Farlain Lake is a kettle lake that was formed during the last glacial period. It is unique in that it has no surface discharge, classifying it as a seepage kettle lake. The lake is mainly groundwater fed and is in a groundwater recharge zone, with a groundwater fed tributary that flows year round into the lake. Several other tributaries flow into the lake on an intermittent basis as a result of precipitation. It is suspected that Farlain Lake slowly discharges to Second Lake via groundwater flow. Not having an outlet can lead to high water levels in years with greater than average precipitation, while steady groundwater inputs prevent abnormally low water levels in years with less precipitation. Thus, Farlain Lake is a spring fed lake, approximately 2 1/2 miles long and 3/4 of a mile wide with a surface area of 109.6 hectares (270.8 acres).The lake’s average depth is 2.26 metres (7.5 feet) and the bottom substrate is predominantly sand and sandy/muck; with the exception of two mid-lake areas with depths of 5 metres (16.5 feet) the lake is predominantly a littoral zone highly suitable for the growth of invasive aquatic plants. Water clarity is very good and the Ministry of Environment, Conservation, and Parks (MECP) Lake Partner Program assessed the lake’s total phosphorous (TP) level as good to very good. Farlain Lake has a healthy, abundant, and diverse aquatic plant community.  In 2022, the FLCA contracted with SOLitude, a lake management company based in New Jersey, to undertake a full lake aquatic plant study which was conducted in August of that year.  Although inclement weather impacted the surveying, a report was completed and can be downloaded here Farlain Lake Final Report March 2023.
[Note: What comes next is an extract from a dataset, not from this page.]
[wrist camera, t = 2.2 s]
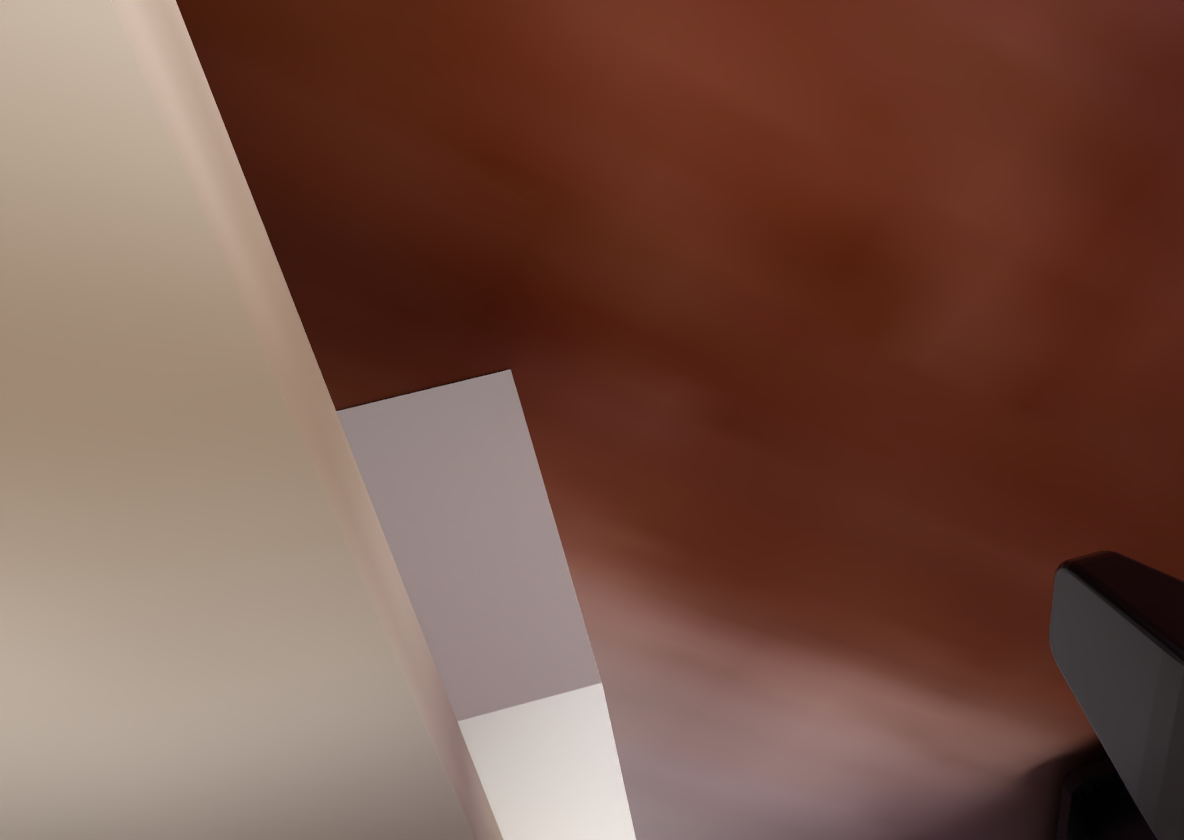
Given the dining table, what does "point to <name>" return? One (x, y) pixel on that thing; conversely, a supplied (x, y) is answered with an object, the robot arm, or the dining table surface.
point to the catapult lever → (182, 487)
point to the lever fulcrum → (495, 602)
The lake provides enjoyment to a community of over 300 properties made up of both seasonal and permanent residents.  Members of the community enjoy the scenery, wildlife, boating, swimming, water skiing, and a peaceful retreat from urban life. The majority of the land was originally part of three large farms. One was the Quesnelle farm, which fronted on the 16th concession and ran back to include the south end of Farlain Lake. The other 2 farms, which included the whole west side and the north end, were owned by the Cooks, which explains why many locals have called it Cook’s Lake. See the History of the Lake for more details.

Environmental stewardship is vitally important to our community as can be seen in the information in this section.  The Lake to Sky Management Plan provides the Association with a guide as we work with our members and community partners to protect our little gem for future generations.